Penso que a juíza deverá negar o pedido. Não cabe ao apenado decidir sobre seu destino. Não em um sistema judicial sério. Ao receber a pena, ainda mais em um sistema como o nosso, que se baseia na ideia (em minha opinião ingênua) de que se pode recuperar a todo criminoso, o indivíduo é privado de sua liberdade. Não apenas do direito de ir e vir, mas do direito de ficar. Não apenas do direito de fazer o que quer, mas do direito de não fazer o que não quer. Prisão implica em coerção. O criminoso pode, e de fato deveria, ser coagido, até mesmo pela violência, se preciso, a cumprir com um sistema de regras e tarefas. Este sistema, em tese, teria a função de reeducá-lo e preparar sua reinserção na sociedade. Alguém que quebrou as regras da sociedade deve ser acostumado a segui-las.
Além disso, os psicólogos costumam dizer que o psicopata é um enganador por natureza, capaz de explorar a empatia dos “trouxas”. Talvez ela só esteja se fazendo de coitada, para atrair a empatia de gente como eu, que se comove com a dor alheia, mesmo a de quem merece a dor. Na verdade, e isso nem sou eu que digo, mas um psicólogo forense, somente um psicopata da pior espécie consegue viver em uma prisão sem jamais infringir as regras. Sendo a prisão um ambiente desumano por excelência, para ter sucesso nela é preciso ser desumano. Olhando por este lado, é um erro que os sistemas prisionais privilegiem o bom comportamento. Deveriam privilegiar justamente o inconformismo. O bom comportamento revela alguém que se alienou, que não conseguirá mais viver em liberdade porque esqueceu a liberdade. O bom comportamento revela alguém que aprendeu a jogar pelas regras para sair o mais cedo possível. Revela justamente quem não pode sair.
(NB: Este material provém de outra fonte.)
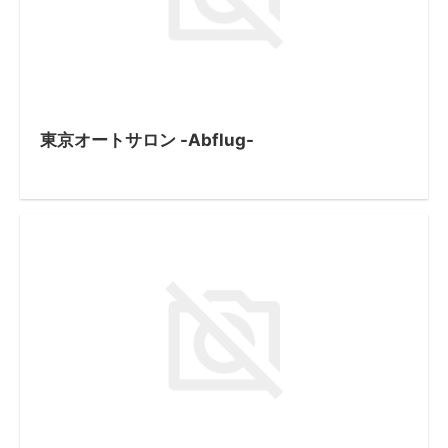
東京オートサロン -Abflug-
Tenho diante de mim uma moeda e jogo cara ou coroa para saber se Suzanne é só uma menina tola que se meteu com drogas e também substâncias entorpecentes (sic) e com isso participou da morte dos próprios pais, ou se é uma criminosa fria e sem remorsos que até agora joga com maestria o Big Brother da prisão para sair, se não o mais cedo possível, pois isto a opinião pública represou várias vezes, pelo menos de maneira definitiva. Cara, Suzanne má. Coroa, Suzanne boa. Cara, Suzanne sairá agora, e se dará bem, talvez tenha acesso às contas dos pais mortos na Suíça, esperará que a poeira baixe e emigrará em silêncio. Coroa, Suzanne seria avaliada como inapta pelos psicólogos forenses (se estes decidissem). Desaprendeu a liberdade, vai sair da cadeia como um cachorrinho acuado, será hostilizada na rua e, se não cometer o suicídio cedo e nem for linchada por gente que se acha digna de atirar a primeira pedra até em Cristo redivivo, acabará seus dias como uma velha pobre, louca e sem família.
Suzanne má é uma pessoa fácil de recuperar para a sociedade. Talvez até ganhe da justiça o direito a uma nova identidade, para remover a marca de Caim de sua face. Suzanne má parece tão boazinha… Suzanne boa é um caso perdido. Ninguém lhe dará a mão, ninguém lhe dará sequer um bom-dia.